48. «И Лонгви пал низко, и Брауншвейг и прусский король будут осаждать Верден, и Клерфе и австрийцы давят глубже через северные границы, Киммерийская Европа позади. И в ту же ночь Дюмурье собирает военный совет на своей квартире в Седане. Пруссаки здесь, австрийцы там, торжествующие оба. С широким шоссе на Париж и малым препятствием — мы рассеяны, беспомощны здесь и там — что посоветовать?» Генералы советуют отступать и отступать, пока Париж не будет разграблен в самый поздний день, какой только возможен. Дюмурье, молча, распускает их — оставляет только, знаком, Тувено. Молчаливый таким образом, когда нужно, но имеющий голос, кажется, тенорового качества, редкого рода. Рубини-эск, даже, но едва ли воспроизводимый для привередливых ушей в опере. Захват Аргоннского леса следует — канонада при Вальми. Пруссаки не маршируют на Париж в этот раз, осенние часы судьбы проходят — ça ira — и 6 ноября Дюмурье встречает австрийцев также. «Дюмурье ширококрылый, они ширококрылые — у и вокруг Жемаппа, его зеленые высоты окаймлены и гривасты красным огнем. И Дюмурье сметен назад на этом крыле и сметен назад на том, и готов быть сметен назад совершенно, когда он бросается лично, говорит быстрое слово или два, а затем, с ясной теноровой дудкой, поднимает гимн Марсельезы, десять тысяч теноровых или басовых дудок присоединяются, или скажем около сорока тысяч всего, ибо каждое сердце подпрыгивает от звука; и так, с ритмичной маршевой мелодией, они сплачиваются, они наступают, они бросаются, презирая смерть, и как огненный вихрь сметают всякого рода австрийцев с места действия». Таким образом, через уста Дюмурье, поет Тиртей, Руже де Лиль [71]. «Aux armes — marchons». Ямбический размер со свидетелем! в какой широкой строфе здесь начинающийся — в какой немыслимой антистрофе возвращающийся в ту залу совета в Седане!

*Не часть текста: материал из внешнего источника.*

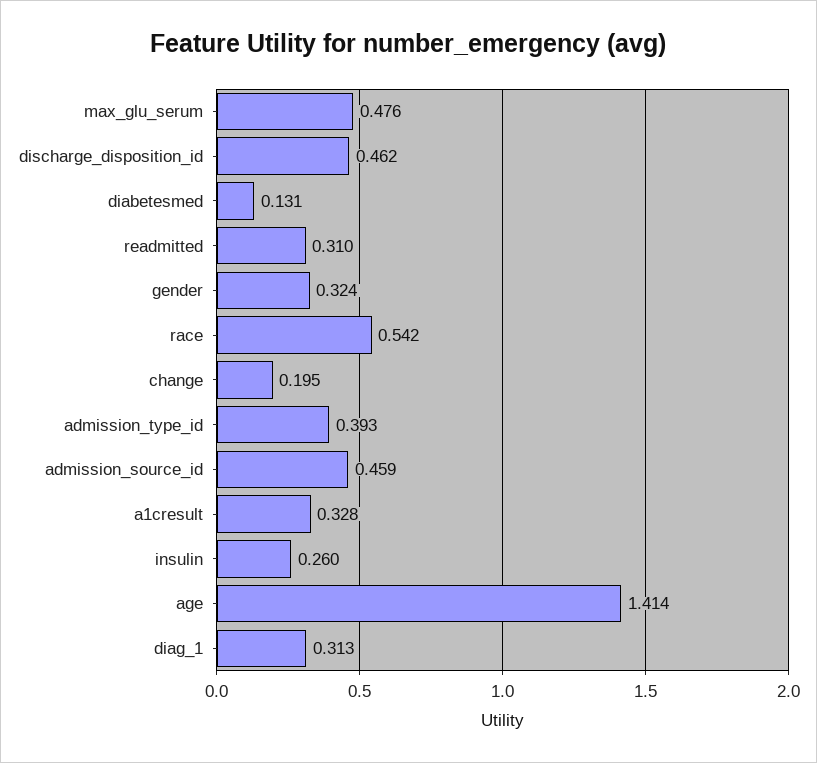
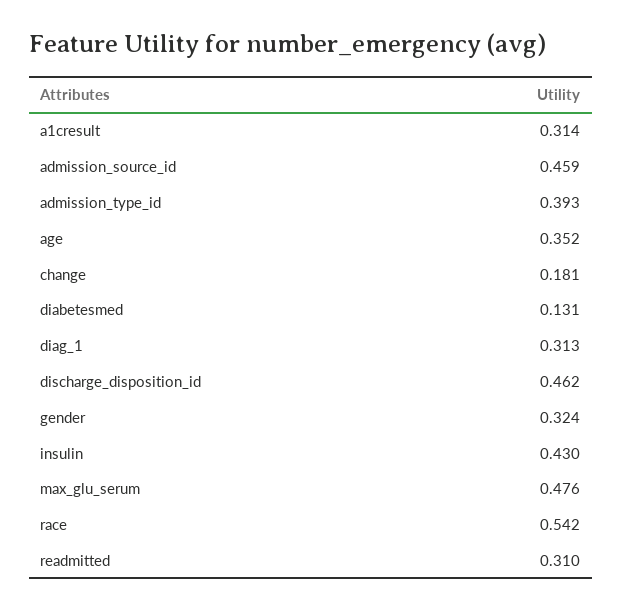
  {
    "max_glu_serum": 0.476,
    "discharge_disposition_id": 0.462,
    "diabetesmed": 0.131,
    "readmitted": 0.31,
    "gender": 0.324,
    "race": 0.542,
-   "change": 0.195,
+   "change": 0.181,
    "admission_type_id": 0.393,
    "admission_source_id": 0.459,
-   "a1cresult": 0.328,
+   "a1cresult": 0.314,
-   "insulin": 0.26,
+   "insulin": 0.43,
-   "age": 1.414,
+   "age": 0.352,
    "diag_1": 0.313
  }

49. В то время как эти две великие песни были таким образом сочинены, и спеты, и под них танцевали в кометном цикле французской нацией, здесь, на нашем менее головокружительном острове, возникли, среди часов бизнеса в Шотландии и праздности в Англии, три трубадура совершенно разного темперамента. Разные также сами по себе, но не противники; образующие идеальный аккорд, и все трое одинаково враждебные французским музыкантам в этом главном пункте — что в то время как Ça ira и Марсельеза были по существу песнями вины и гнева, британские барды писали, по сути, всегда песни хвалы, хотя отнюдь не псалмодию в древних ключах. Напротив, все трое одинаково движимы странной антипатией к священникам и указываются со страхом и негодованием пиетистами своего дня; — не без скрытой причины. Ибо они все, с самой любящей службой, слуги того мира, который пуританин и монах одинаково презирали; и, в тройном аккорде своей песни, не могли не казаться религиозным людям вокруг них соответственно и специфически хвалителями — Скотт мира, Бернс плоти и Байрон дьявола.